Kasat Reserse Kriminal Polres Garut, AKP Joko Prihatin, menjelaskan bahwa kasus ini bermula dari laporan keprihatinan orang tua korban. Ayah dari anak di bawah umur tersebut melapor ke pihak kepolisian setelah mengetahui peristiwa naas yang menimpa putrinya.
Peristiwa bermula pada Minggu, 29 Maret 2026 sekitar pukul 13.00 WIB, di kawasan pesisir Pantai Ciawi, Desa Samuderajaya, Kecamatan Caringin. Berdasarkan hasil pemeriksaan, tersangka diketahui mengajak korban yang masih berusia 15 tahun untuk bertemu di lokasi tersebut dengan modus menjanjikan uang jajan dan ajakan berfoto bersama.
Sesampainya di lokasi, keduanya sempat berbincang sebelum tersangka mengajak korban menuju area yang lebih sepi, tepatnya di balik rimbunnya semak-semak dengan alasan untuk berteduh. Di tempat itulah, tersangka diduga melakukan perbuatan asusila dan tindakan tidak senonoh terhadap korban.
Mendapat kabar mengenai peristiwa tersebut, keluarga korban tidak tinggal diam dan segera membawa laporan ke kantor Polres Garut untuk diproses secara hukum.
“Saat ini tersangka telah kami amankan dan menjalani proses hukum. Atas perbuatannya, pelaku kami jerat dengan ketentuan dalam Undang-Undang Nomor 1 Tahun 2023 tentang Kitab Undang-Undang Hukum Pidana, khususnya pasal yang mengatur mengenai tindak pidana kekerasan seksual terhadap anak,” tegas AKP Joko Prihatin.
Pihak kepolisian juga menegaskan komitmennya untuk memberikan perlindungan maksimal bagi korban dan menindak tegas pelaku.
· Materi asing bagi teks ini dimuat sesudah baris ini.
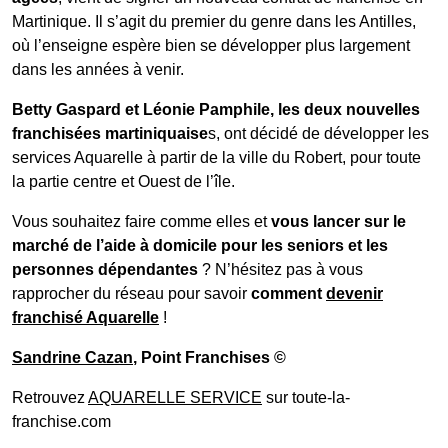
Martinique. Il s’agit du premier du genre dans les Antilles,
où l’enseigne espère bien se développer plus largement
dans les années à venir.
Betty Gaspard et Léonie Pamphile, les deux nouvelles
franchisées martiniquaise
s, ont décidé de développer les
services Aquarelle à partir de la ville du Robert, pour toute
la partie centre et Ouest de l’île.
Vous souhaitez faire comme elles et
vous lancer sur le
marché de l’aide à domicile pour les seniors et les
personnes dépendantes
? N’hésitez pas à vous
rapprocher du réseau pour savoir
comment
devenir
franchisé Aquarelle
!
Sandrine Cazan
, Point Franchises ©
Retrouvez
AQUARELLE SERVICE
sur toute-la-
franchise.com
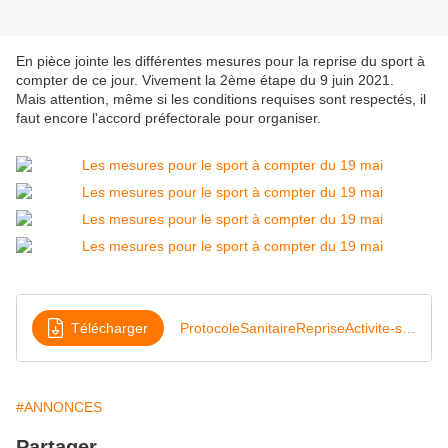
En pièce jointe les différentes mesures pour la reprise du sport à
compter de ce jour. Vivement la 2ème étape du 9 juin 2021.
Mais attention, même si les conditions requises sont respectés, il
faut encore l'accord préfectorale pour organiser.
Télécharger
ProtocoleSanitaireRepriseActivite-sSportives (2)
#ANNONCES
Partager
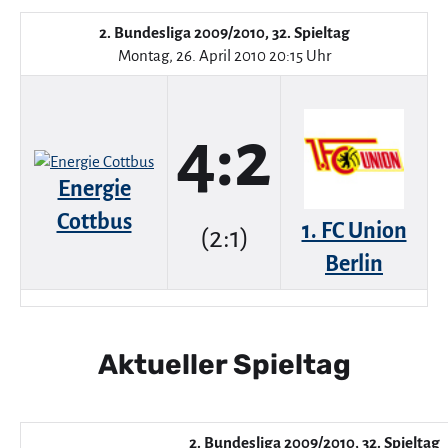
2. Bundesliga 2009/2010, 32. Spieltag
Montag, 26. April 2010 20:15 Uhr
4:2
Energie
Cottbus
1. FC Union
(2:1)
Berlin
Aktueller Spieltag
2. Bundesliga 2009/2010, 32. Spieltag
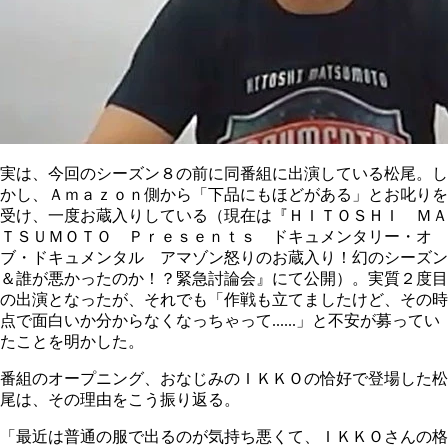
実は、今回のシーズン８の前に同番組に出演している松尾。し
かし、Ａｍａｚｏｎ側から「下品にもほどがある」とお叱りを
受け、一度お蔵入りしている（現在は『ＨＩＴＯＳＨＩ ＭＡ
ＴＳＵＭＯＴＯ Ｐｒｅｓｅｎｔｓ ドキュメンタリー・オ
ブ・ドキュメンタル アマゾン怒りのお蔵入り！幻のシーズン
＆誰が悪かったのか！？緊急討論会』にて公開）。実質２度目
の出演となったが、それでも「作戦も立てましたけど、その時
点で面白いか分からなくなっちゃって......」と不安が募ってい
たことを明かした。
番組のオープニング、おなじみのＩＫＫＯの恰好で登場した松
尾は、その理由をこう振り返る。
「最近は普通の服で出るのが気持ち悪くて、ＩＫＫＯさんの格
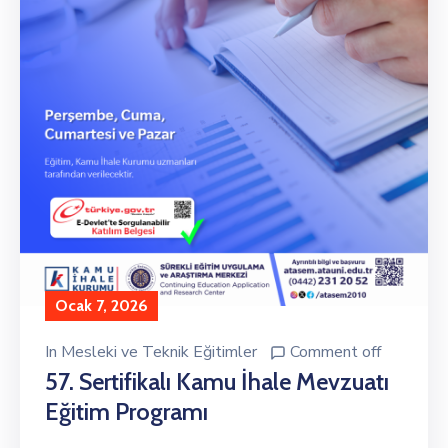
Ocak 7, 2026
In
Mesleki ve Teknik Eğitimler
Comment off
57. Sertifikalı Kamu İhale Mevzuatı
Eğitim Programı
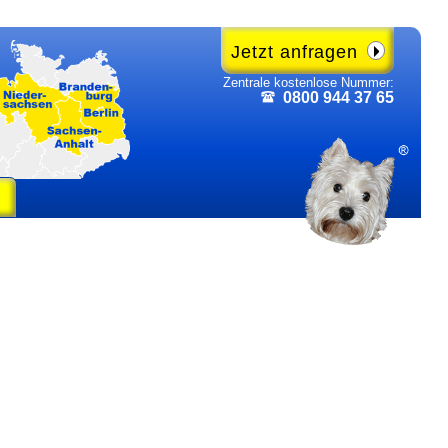
Jetzt anfragen
Zentrale kosten­lose Nummer:
0800 944 37 65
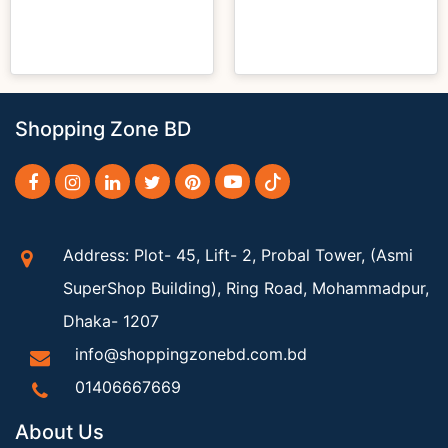
Shopping Zone BD
Address: Plot- 45, Lift- 2, Probal Tower, (Asmi
SuperShop Building), Ring Road, Mohammadpur,
Dhaka- 1207
info@shoppingzonebd.com.bd
01406667669
About Us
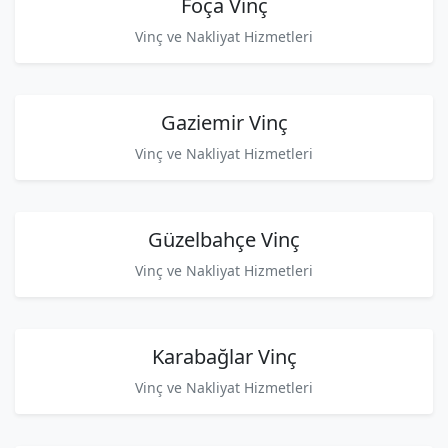
Foça Vinç
Vinç ve Nakliyat Hizmetleri
Gaziemir Vinç
Vinç ve Nakliyat Hizmetleri
Güzelbahçe Vinç
Vinç ve Nakliyat Hizmetleri
Karabağlar Vinç
Vinç ve Nakliyat Hizmetleri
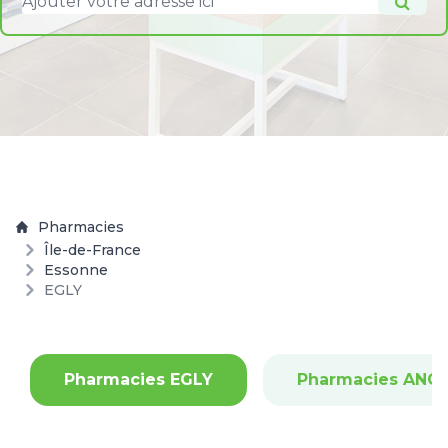
Pharmacies
Île-de-France
Essonne
EGLY
Pharmacies EGLY
Pharmacies ANGE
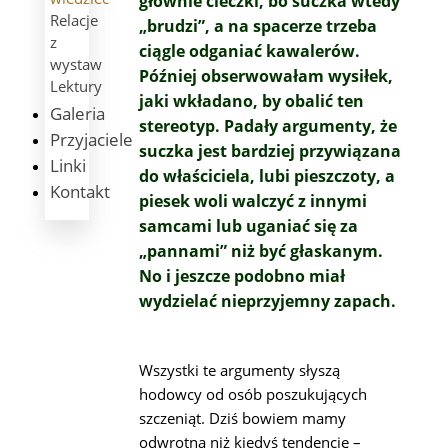
głównie cieczki, bo suczka wtedy
Relacje
„
brudzi
”, a na spacerze trzeba
z
ciągle odganiać kawalerów.
wystaw
Później obserwowałam wysiłek,
Lektury
jaki wkładano, by obalić ten
Galeria
stereotyp. Padały argumenty, że
Przyjaciele
suczka jest bardziej przywiązana
Linki
do właściciela, lubi pieszczoty, a
Kontakt
piesek woli walczyć z innymi
samcami lub uganiać się za
„
pannami
”
niż być głaskanym.
No i jeszcze podobno miał
wydzielać nieprzyjemny zapach.
Wszystki te argumenty słyszą
hodowcy od osób poszukujących
szczeniąt. Dziś bowiem mamy
odwrotną niż kiedyś tendencję –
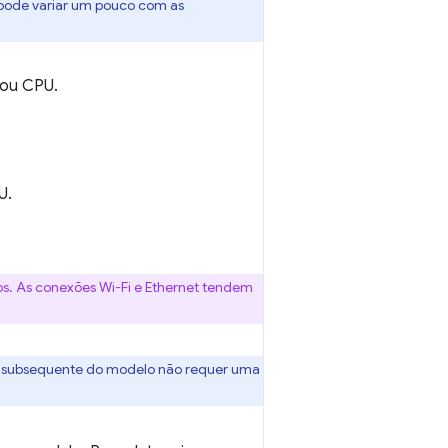
 pode variar um pouco com as
 ou CPU.
U.
s. As conexões Wi-Fi e Ethernet tendem
uso subsequente do modelo não requer uma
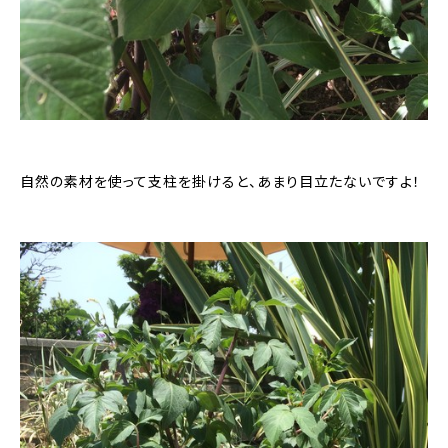
自然の素材を使って支柱を掛けると、あまり目立たないですよ！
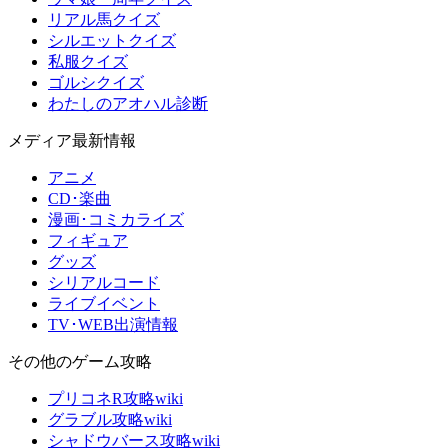
リアル馬クイズ
シルエットクイズ
私服クイズ
ゴルシクイズ
わたしのアオハル診断
メディア最新情報
アニメ
CD･楽曲
漫画･コミカライズ
フィギュア
グッズ
シリアルコード
ライブイベント
TV･WEB出演情報
その他のゲーム攻略
プリコネR攻略wiki
グラブル攻略wiki
シャドウバース攻略wiki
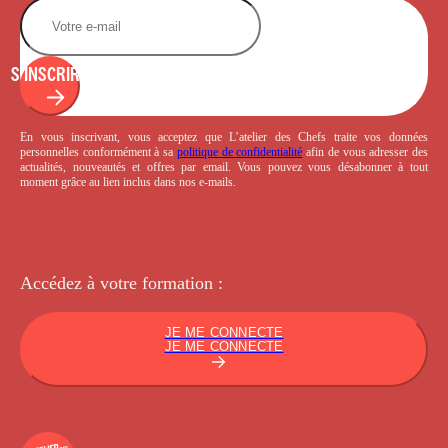
S'INSCRIRE
En vous inscrivant, vous acceptez que L’atelier des Chefs traite vos données
personnelles conformément à sa
politique de confidentialité
afin de vous adresser des
actualités, nouveautés et offres par email. Vous pouvez vous désabonner à tout
moment grâce au lien inclus dans nos e-mails.
Accédez à votre
formation :
JE ME CONNECTE
JE ME CONNECTE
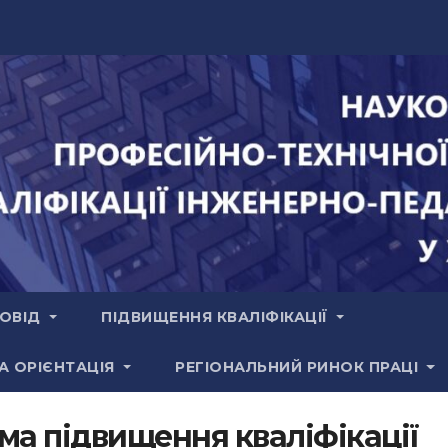
РОВІД
ПІДВИЩЕННЯ КВАЛІФІКАЦІЇ
А ОРІЄНТАЦІЯ
РЕГІОНАЛЬНИЙ РИНОК ПРАЦІ
ма підвищення кваліфікації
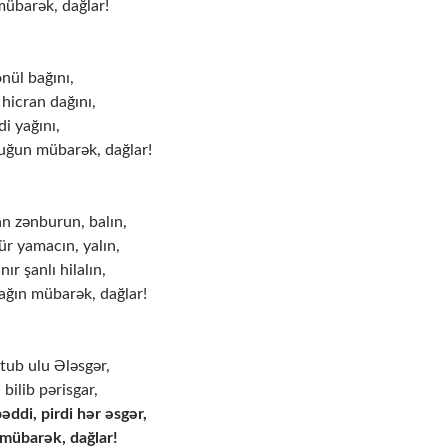
mübarək, dağlar!
nül bağını,
hicran dağını,
di yağını,
ğun mübarək, dağlar!
n zənburun, balın,
ür yamacın, yalın,
ır şanlı hilalın,
ğın mübarək, dağlar!
tub ulu Ələsgər,
 bilib pərisgar,
ddi, pirdi hər əsgər,
mübarək, dağlar!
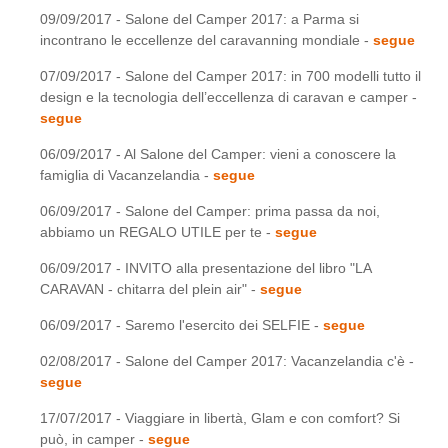
09/09/2017 - Salone del Camper 2017: a Parma si
incontrano le eccellenze del caravanning mondiale -
segue
07/09/2017 - Salone del Camper 2017: in 700 modelli tutto il
design e la tecnologia dell’eccellenza di caravan e camper -
segue
06/09/2017 - Al Salone del Camper: vieni a conoscere la
famiglia di Vacanzelandia -
segue
06/09/2017 - Salone del Camper: prima passa da noi,
abbiamo un REGALO UTILE per te -
segue
06/09/2017 - INVITO alla presentazione del libro "LA
CARAVAN - chitarra del plein air" -
segue
06/09/2017 - Saremo l'esercito dei SELFIE -
segue
02/08/2017 - Salone del Camper 2017: Vacanzelandia c'è -
segue
17/07/2017 - Viaggiare in libertà, Glam e con comfort? Si
può, in camper -
segue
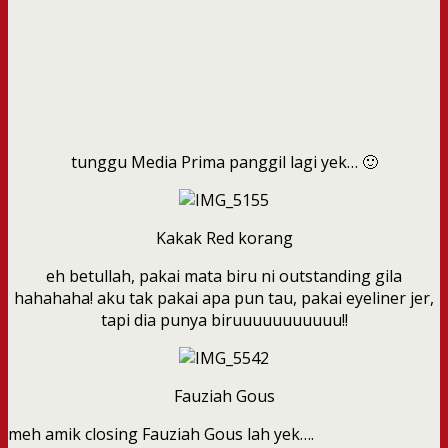
tunggu Media Prima panggil lagi yek… 🙂
Kakak Red korang
eh betullah, pakai mata biru ni outstanding gila
hahahaha! aku tak pakai apa pun tau, pakai eyeliner jer,
tapi dia punya biruuuuuuuuuuu!!
Fauziah Gous
meh amik closing Fauziah Gous lah yek….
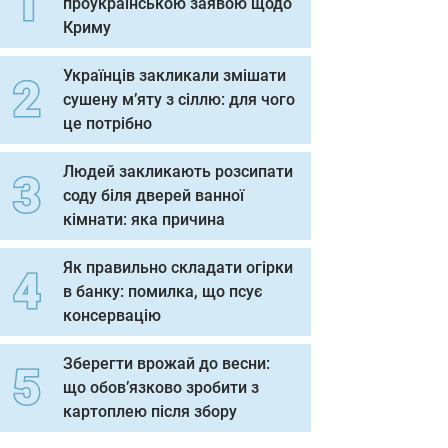
проукраїнською заявою щодо
Криму
Українців закликали змішати
сушену м’яту з сіллю: для чого
це потрібно
Людей закликають розсипати
соду біля дверей ванної
кімнати: яка причина
Як правильно складати огірки
в банку: помилка, що псує
консервацію
Зберегти врожай до весни:
що обов’язково зробити з
картоплею після збору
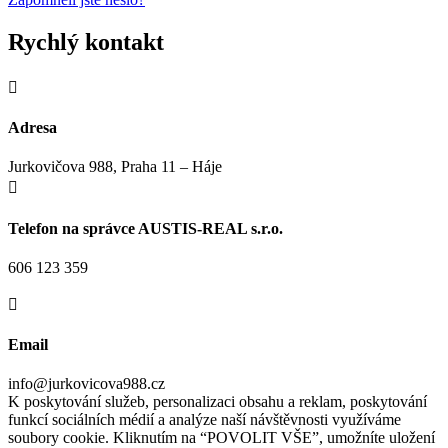
Rychlý kontakt

Adresa
Jurkovičova 988, Praha 11 – Háje

Telefon na správce AUSTIS-REAL s.r.o.
606 123 359

Email
info@jurkovicova988.cz
K poskytování služeb, personalizaci obsahu a reklam, poskytování
funkcí sociálních médií a analýze naší návštěvnosti využíváme
soubory cookie. Kliknutím na “POVOLIT VŠE”, umožníte uložení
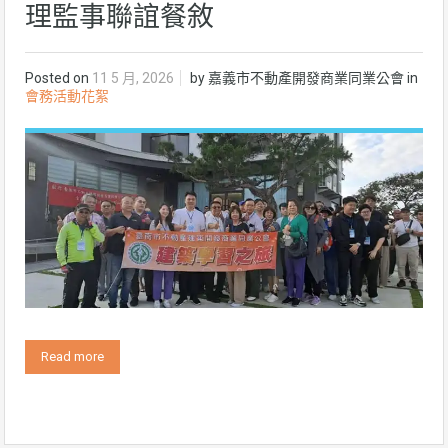
理監事聯誼餐敘
Posted on
11 5 月, 2026
by
嘉義市不動產開發商業同業公會
in
會務活動花絮
Read more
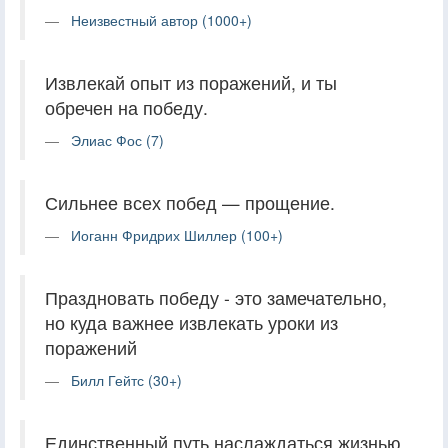
Неизвестный автор (1000+)
Извлекай опыт из поражений, и ты
обречен на победу.
Элиас Фос (7)
Сильнее всех побед — прощение.
Иоганн Фридрих Шиллер (100+)
Праздновать победу - это замечательно,
но куда важнее извлекать уроки из
поражений
Билл Гейтс (30+)
Единственный путь наслаждаться жизнью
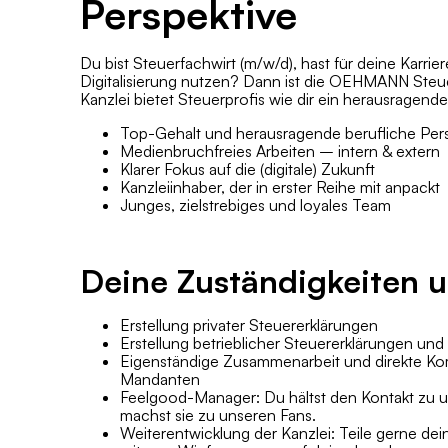
Perspektive
Du bist Steuerfachwirt (m/w/d), hast für deine Karrie
Digitalisierung nutzen? Dann ist die OEHMANN Steuer
Kanzlei bietet Steuerprofis wie dir ein herausragen
Top-Gehalt und herausragende berufliche Per
Medienbruchfreies Arbeiten – intern & extern
Klarer Fokus auf die (digitale) Zukunft
Kanzleiinhaber, der in erster Reihe mit anpackt
Junges, zielstrebiges und loyales Team
Deine Zuständigkeiten
Erstellung privater Steuererklärungen
Erstellung betrieblicher Steuererklärungen un
Eigenständige Zusammenarbeit und direkte Ko
Mandanten
Feelgood-Manager: Du hältst den Kontakt zu
machst sie zu unseren Fans.
Weiterentwicklung der Kanzlei: Teile gerne de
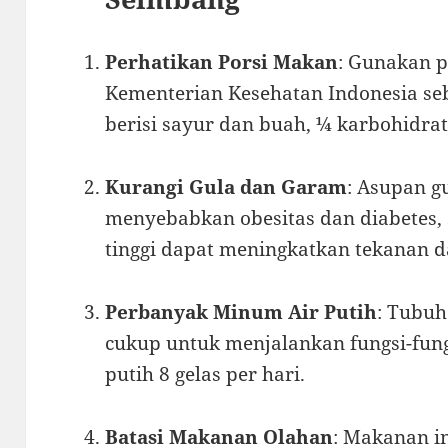
Perhatikan Porsi Makan
: Gunakan pr
Kementerian Kesehatan Indonesia seb
berisi sayur dan buah, ¼ karbohidrat
Kurangi Gula dan Garam
: Asupan g
menyebabkan obesitas dan diabetes
tinggi dapat meningkatkan tekanan d
Perbanyak Minum Air Putih
: Tubu
cukup untuk menjalankan fungsi-fungs
putih 8 gelas per hari.
Batasi Makanan Olahan
: Makanan i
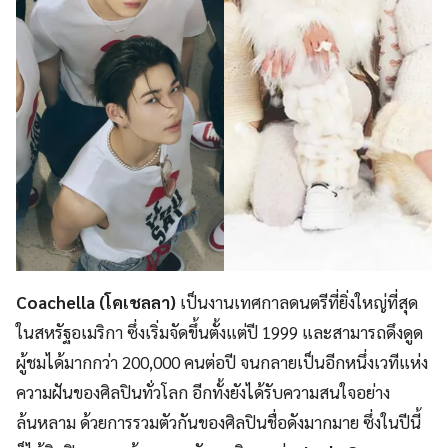
Coachella (โคเชลลา)
เป็นงานเทศกาลดนตรีที่ยิ่งใหญ่ที่สุด
ในสหรัฐอเมริกา ซึ่งเริ่มจัดขึ้นตั้งแต่ปี 1999 และสามารถดึงดูด
ผู้ชมได้มากกว่า 200,000 คนต่อปี จนกลายเป็นอีกหนึ่งเวทีแห่ง
ความฝันของศิลปินทั่วโลก อีกทั้งยังได้รับความสนใจอย่าง
ล้นหลาม ด้วยการรวมตัวกันของศิลปินชื่อดังมากมาย ซึ่งในปีนี้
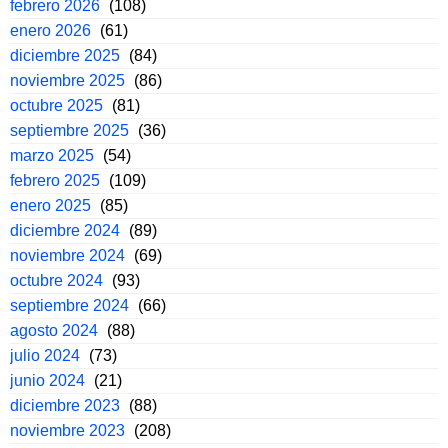
febrero 2026
(108)
enero 2026
(61)
diciembre 2025
(84)
noviembre 2025
(86)
octubre 2025
(81)
septiembre 2025
(36)
marzo 2025
(54)
febrero 2025
(109)
enero 2025
(85)
diciembre 2024
(89)
noviembre 2024
(69)
octubre 2024
(93)
septiembre 2024
(66)
agosto 2024
(88)
julio 2024
(73)
junio 2024
(21)
diciembre 2023
(88)
noviembre 2023
(208)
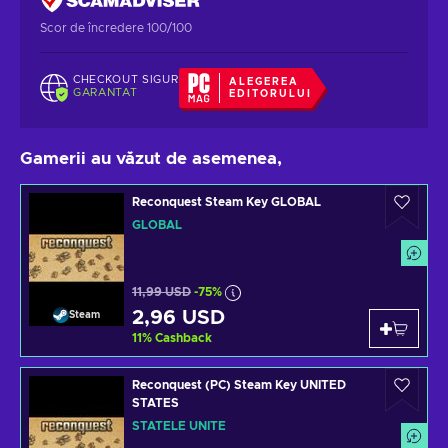
Scor de încredere 100/100
CHECKOUT SIGUR
ALEGEREA
GARANTAT
EDITORULUI
Gamerii au văzut de asemenea,
Reconquest Steam Key GLOBAL
GLOBAL
11,99 USD
-75%
2,96 USD
Steam
11
%
Cashback
Reconquest (PC) Steam Key UNITED
STATES
STATELE UNITE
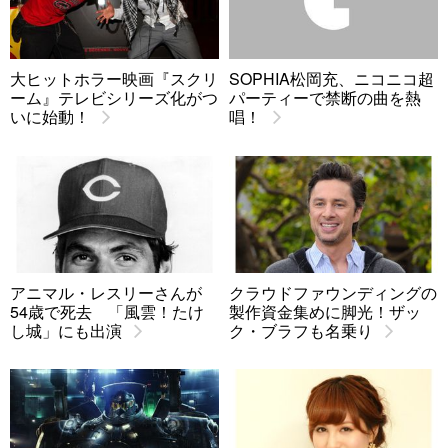
大ヒットホラー映画『スクリ
SOPHIA松岡充、ニコニコ超
ーム』テレビシリーズ化がつ
パーティーで禁断の曲を熱
いに始動！
唱！
アニマル・レスリーさんが
クラウドファウンディングの
54歳で死去 「風雲！たけ
製作資金集めに脚光！ザッ
し城」にも出演
ク・ブラフも名乗り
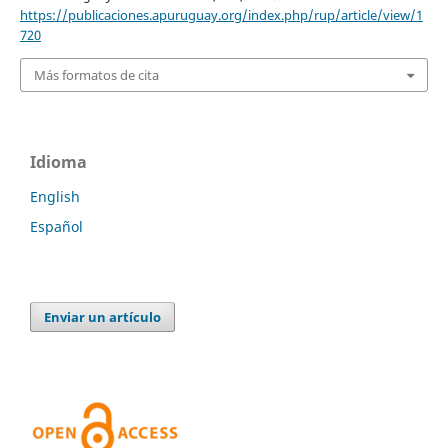
https://publicaciones.apuruguay.org/index.php/rup/article/view/1
720
Más formatos de cita
Idioma
English
Español
Enviar un artículo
Di akhir keterangannya, Polres Garut mengimbau masyarakat agar semakin meningkatkan kewaspadaan dan kepedulian terhadap keselamatan anak-anak di lingkungan sekitar. Segala bentuk indikasi kekerasan, terutama yang menyasar anak di bawah umur, diharapkan segera dilaporkan agar dapat ditindaklanjuti dengan cepat demi mencegah terulangnya kejadian serupa.